More recently, Oil Search was top bidder on 39 leases covering approximately 80,000 acres in the December 2019 state sale.

All the tracts in the 306,000-acre eastern North Slope block are today 50% owned and operated by Oil Search and 50% held by Armstrong in accordance with the companies’ area of mutual interest agreement, or AMI.

Long-term working relationship

In a mid-2019 interview Oil Search said that the two companies would continue to work together in reviewing opportunities on the North Slope, leveraging Armstrong’s technical capabilities and experience in the identification of additional potential growth opportunities in Alaska, particularly in Brookian sequence, the youngest of the region’s major petroleum bearing rock sequences.

“We’re trying to continue to make the play that we discovered to the west, the Nanushuk at Pikka,” Bill Armstrong told Petroleum News Jan. 30, 2019, about the Lagniappe leases, although not naming the analogous, lookalike formation.

“The amount of running room this concept has is just massive in Alaska … going east from Pikka we … see the same thing. We’re really excited. It’s still a wildcat play. It still has risk, but it has huge potential,” he said.

In addition to the Nanushuk lookalike, Armstrong saw “a whole other idea that has never been chased that we like but is nothing like the Nanushuk. Yet, it too is exciting and wild and wide open,” he said in the interview a year ago.
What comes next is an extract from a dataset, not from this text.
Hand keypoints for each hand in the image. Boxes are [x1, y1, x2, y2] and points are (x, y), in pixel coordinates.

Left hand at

“There are so many zones, so many objectives out there on the North Slope that could work. You chase one thing and find another. So many discoveries have been found by accident.”
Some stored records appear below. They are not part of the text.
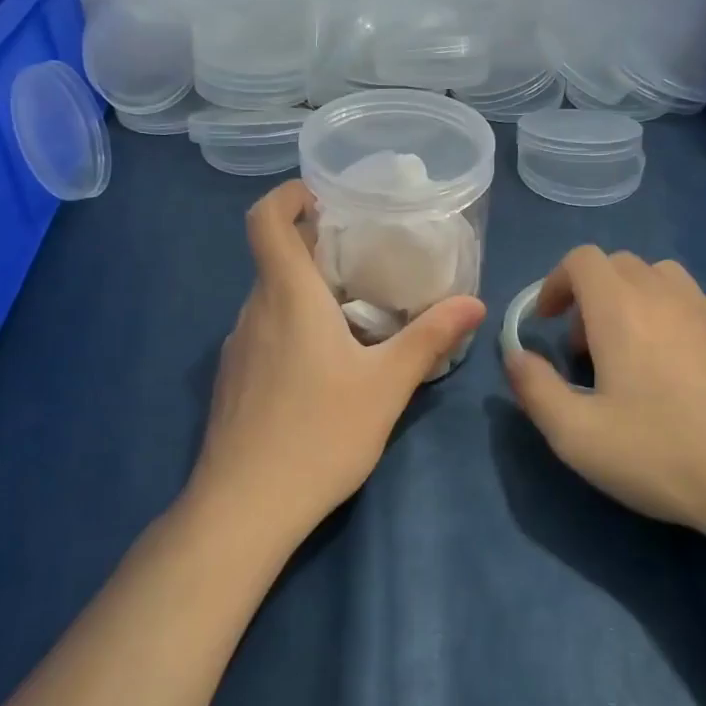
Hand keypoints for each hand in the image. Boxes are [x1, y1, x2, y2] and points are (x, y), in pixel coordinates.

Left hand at [189, 181, 485, 541]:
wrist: (243, 508)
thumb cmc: (319, 434)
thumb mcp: (387, 385)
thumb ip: (430, 337)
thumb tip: (473, 303)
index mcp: (287, 297)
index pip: (265, 221)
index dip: (287, 196)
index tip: (322, 196)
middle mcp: (253, 312)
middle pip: (275, 259)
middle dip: (316, 248)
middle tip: (366, 258)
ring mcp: (236, 349)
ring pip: (271, 299)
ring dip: (307, 292)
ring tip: (355, 313)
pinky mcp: (233, 382)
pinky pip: (264, 333)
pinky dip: (293, 326)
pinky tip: (325, 366)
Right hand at [504, 247, 705, 545]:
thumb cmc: (660, 453)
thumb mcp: (576, 435)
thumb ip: (534, 389)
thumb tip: (514, 356)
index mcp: (622, 308)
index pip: (582, 259)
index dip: (554, 282)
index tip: (544, 323)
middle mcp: (667, 295)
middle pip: (619, 264)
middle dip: (588, 295)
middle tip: (581, 348)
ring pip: (658, 278)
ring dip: (628, 301)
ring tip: (625, 355)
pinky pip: (690, 304)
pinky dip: (664, 317)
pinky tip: (670, 375)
For example, “we were pursing the Alpine and Kuparuk at Pikka and the Nanushuk was just a secondary objective, yet it was the one that worked the best - although the Kuparuk and Alpine worked too,” Armstrong said.

Although the oil was stacked in several reservoirs, Pikka estimates were billed at the time as rivals to legendary North Slope giants. “The proven contingent oil reserve number makes the discovery the largest since the Alpine field, the probable contingent reserve number the largest since the Kuparuk field, and the possible contingent number makes the discovery the largest since Prudhoe,” then-Alaska Department of Natural Resources Commissioner Mark Myers said in February 2016.

After acquiring the first eastern North Slope leases Armstrong said of Pikka, “It’s hard to believe that in this day and age … a play like Nanushuk could lie essentially unexplored: onshore, shallow oil … with massive room to run and in, of all places, the United States. Who would have guessed?”